Anyway, I thought the notebooks would be interesting for you here, hence sharing. All of these are on my sujitpal/intro-dl-talk-code project on Github, so you can just download them and run them locally. Most of the complete in a reasonable time on a CPU only system, except the last one, which runs for around 5-6 hours.

  • 01-nonlinearity.ipynb - This notebook is adapted from the blog post Simple end-to-end Tensorflow examples by Jason Baldridge. The idea is to think of a Fully Connected Network (FCN) as something of a golden hammer, showing that it is possible to configure it by increasing its depth and number of hidden units in each layer to classify increasingly complex datasets. The datasets themselves are synthetic and available from scikit-learn.
  • 02-mnist-mlp.ipynb - Using an FCN to classify MNIST digits is almost the "Hello World" example for Deep Learning. The image is flattened from a matrix of size (28,28) to a vector of size (784,) for input to the network. The MNIST data is available from scikit-learn.

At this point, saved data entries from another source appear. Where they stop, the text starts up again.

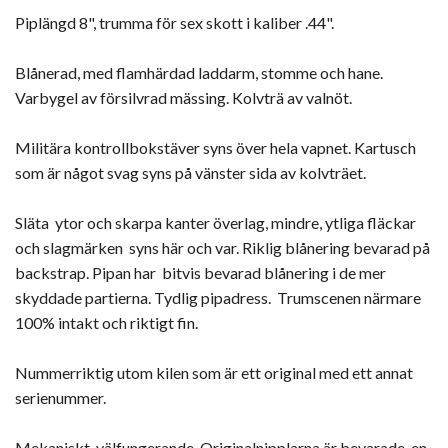
Piplängd 8", trumma för sex skott i kaliber .44".
Blånerad, med flamhärdad laddarm, stomme och hane.
Varbygel av försilvrad mässing. Kolvträ av valnöt.
Militära kontrollbokstäver syns över hela vapnet. Kartusch
som är något svag syns på vänster sida av kolvträet.
Släta ytor och skarpa kanter överlag, mindre, ytliga fläckar
och slagmärken syns här och var. Riklig blånering bevarad på
backstrap. Pipan har bitvis bevarad blånering i de mer
skyddade partierna. Tydlig pipadress. Trumscenen närmare
100% intakt och riktigt fin.
Nummerriktig utom kilen som är ett original med ett annat
serienummer.
Mekaniskt välfungerande. Originalnipplarna är bevarade, en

  • 03-mnist-cnn.ipynb - The logical next step is to use a Convolutional Neural Network (CNN), where you can exploit the geometry of the image. The code is adapted from the blog post LeNet - Convolutional Neural Network in Python by Adrian Rosenbrock of PyImageSearch. As expected, it performs better than the FCN. The MNIST data is reused from the previous example.
  • 04-umich-sentiment-analysis.ipynb - This notebook uses a Long Short Term Memory (LSTM) network to read sentences and compute a sentiment value between 0 (negative) and 1 (positive) for each sentence. This code is adapted from this Keras example that does sentiment analysis on IMDB dataset. The data for this exercise came from the University of Michigan SI650 in-class contest on Kaggle.
  • 05-alice-rnn-langmodel.ipynb - This notebook trains a character based Recurrent Neural Network (RNN) language model using the text of Alice in Wonderland from the Project Gutenberg website. The idea is to feed it 10 characters and teach it to predict the 11th. The hope is that it can predict words (and hopefully intelligent phrases and sentences). Although it falls short on the latter, after about 50 epochs of training, it does learn to spell. The notebook is inspired by the blog post The Unreasonable Effeciveness of Recurrent Neural Nets by Andrej Karpathy.
  • 06-redrum-mt-lstm.ipynb - This was actually the last assignment for the Deep Learning MOOC on Udacity, although the course expects you to code it in Tensorflow. The network is a sequence-to-sequence network using LSTMs, commonly used in Machine Translation applications. My network is a character based model trained on sequences of 4 words from the text of Alice in Wonderland, and returns 4 word sequences with the characters in each word reversed. The code was adapted from this Keras example on sequence-to-sequence learning.

Thats all I have for today. I hope you find these models useful for your own work. As you can see from the links in the post, Deep Learning is a very active field and there are many people in here doing great work. If you want to learn more, there are some more links in my slides. Although my work now involves some work with Deep Learning, I am still learning (as fast as I can). Now that I have a project set up, I will try to add more models to this set, so I can deepen my own understanding (and possibly use them for demos later).